It also ran like absolute arse sometimes, but that might have just been my laptop.
Surprising, because it runs great on my laptop. Then again, it's a rather new one, even if mid-range specs-wise. Pokemon Uranium, however, despite being much simpler in many ways, runs like shit.
And it's true, the early parts of Reborn feel like fanfiction I'd write in the first year of middle school. The later parts feel like something I'd write in my third year of middle school
My problem with the storytelling is that there are too many characters, many of which are forgettable or are too similar to other characters (I keep confusing the bug leader and the Salamence girl, both of which are relevant for very long); some having annoying gimmicks (Cain making everything sexual, Fern having no redeemable traits, Terra), some having so little characterization that you forget who they are as soon as they disappear from the screen (every single Meteor member).
Also, out of all 150 characters, half get kidnapped or taken hostage at least twice in the entire game. Everyone also seems to have family issues of some kind. Everyone is either a liability or ends up being a traitor.
If the game wasn't good from the gameplay perspective, the plot would be too much to bear.
Anyway, I got some more leaders down:
While the poison leader is where I began to realize the game wasn't gonna play fair, it was the psychic leader that really felt like CBT except without the sexual thrill. His gimmick was an arena that enforced some convoluted chess-inspired rules. I couldn't remember the rules, and I had no stomping tantrum to flip the board, so I cheesed hard and reduced the levels by 20%. It was still difficult. I restored the levels as soon as I got my hands on a chip.
The dark-type leader was a joke. I just broke the dark crystalline field with Dugtrio's earthquake, but not before abusing it a bit myself.
The fighting leader wasn't fun, as his team was designed to counter everything that normally works well on fighting types - pretty much all his fighting moves were enhanced by the arena, nearly every pokemon had acrobatics that was also empowered, and to add insult to injury, he had poison jab on everything.
I tried to brute force it somehow.

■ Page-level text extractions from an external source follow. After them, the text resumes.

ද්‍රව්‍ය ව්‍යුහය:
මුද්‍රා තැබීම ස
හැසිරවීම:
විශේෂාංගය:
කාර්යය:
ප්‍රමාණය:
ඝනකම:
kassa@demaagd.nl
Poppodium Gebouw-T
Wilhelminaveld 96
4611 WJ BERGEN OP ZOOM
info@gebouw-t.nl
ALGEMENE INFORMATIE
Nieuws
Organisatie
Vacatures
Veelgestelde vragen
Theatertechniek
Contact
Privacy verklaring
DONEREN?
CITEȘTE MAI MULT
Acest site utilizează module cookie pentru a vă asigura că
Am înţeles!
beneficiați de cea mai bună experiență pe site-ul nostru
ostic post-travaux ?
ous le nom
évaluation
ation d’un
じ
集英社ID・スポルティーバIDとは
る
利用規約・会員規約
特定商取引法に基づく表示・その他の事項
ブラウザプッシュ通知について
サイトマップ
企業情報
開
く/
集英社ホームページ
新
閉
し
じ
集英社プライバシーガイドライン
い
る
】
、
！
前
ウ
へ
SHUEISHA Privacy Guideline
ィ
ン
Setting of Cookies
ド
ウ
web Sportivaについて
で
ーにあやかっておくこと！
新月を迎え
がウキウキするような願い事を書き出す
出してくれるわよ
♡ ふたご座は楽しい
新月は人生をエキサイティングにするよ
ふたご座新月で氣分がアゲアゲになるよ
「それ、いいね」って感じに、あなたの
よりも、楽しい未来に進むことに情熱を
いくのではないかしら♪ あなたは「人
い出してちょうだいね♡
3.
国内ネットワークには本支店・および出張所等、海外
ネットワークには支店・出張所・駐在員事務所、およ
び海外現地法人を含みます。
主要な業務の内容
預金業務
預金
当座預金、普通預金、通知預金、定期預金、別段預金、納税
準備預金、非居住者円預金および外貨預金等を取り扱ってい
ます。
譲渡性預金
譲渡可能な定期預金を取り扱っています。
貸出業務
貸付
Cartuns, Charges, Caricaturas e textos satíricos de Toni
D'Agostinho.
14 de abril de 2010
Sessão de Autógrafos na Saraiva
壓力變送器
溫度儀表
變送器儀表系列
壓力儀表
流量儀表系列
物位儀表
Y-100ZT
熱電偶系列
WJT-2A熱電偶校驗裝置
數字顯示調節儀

I could delete his Conkeldurr with Noivern, melt Lucario with Charizard, but the rest was troublesome. Then I realized something - other than maybe Blaziken, none of his pokemon could take down my Bronzong in one hit. What's more, I had an alolan Golem with sturdy. What do these two pokemon have in common? They learn explosion. It felt dirty, it really did.
The fire leader fight seemed hopeless, but in the end it was just a matter of adjusting my strategy. It was a double battle where the leader lead with Darmanitan and Typhlosion. The trick here was not to allow the Typhlosion to use full-powered eruption before Dugtrio can clear the board with earthquake. Fortunately I had an extremespeed packing Arcanine for that. The next step was to weaken the fire attacks that were empowered by the arena. I didn't intend to fight fire with fire, despite the fact that I brought Arcanine and Emboar to the gym, so I had my Seaking drop a rain dance. I also tried my luck and obliterated Rotom with horn drill. At some point I sent out my Golem to explode, because I don't trust stone edge. I think it was against Charizard?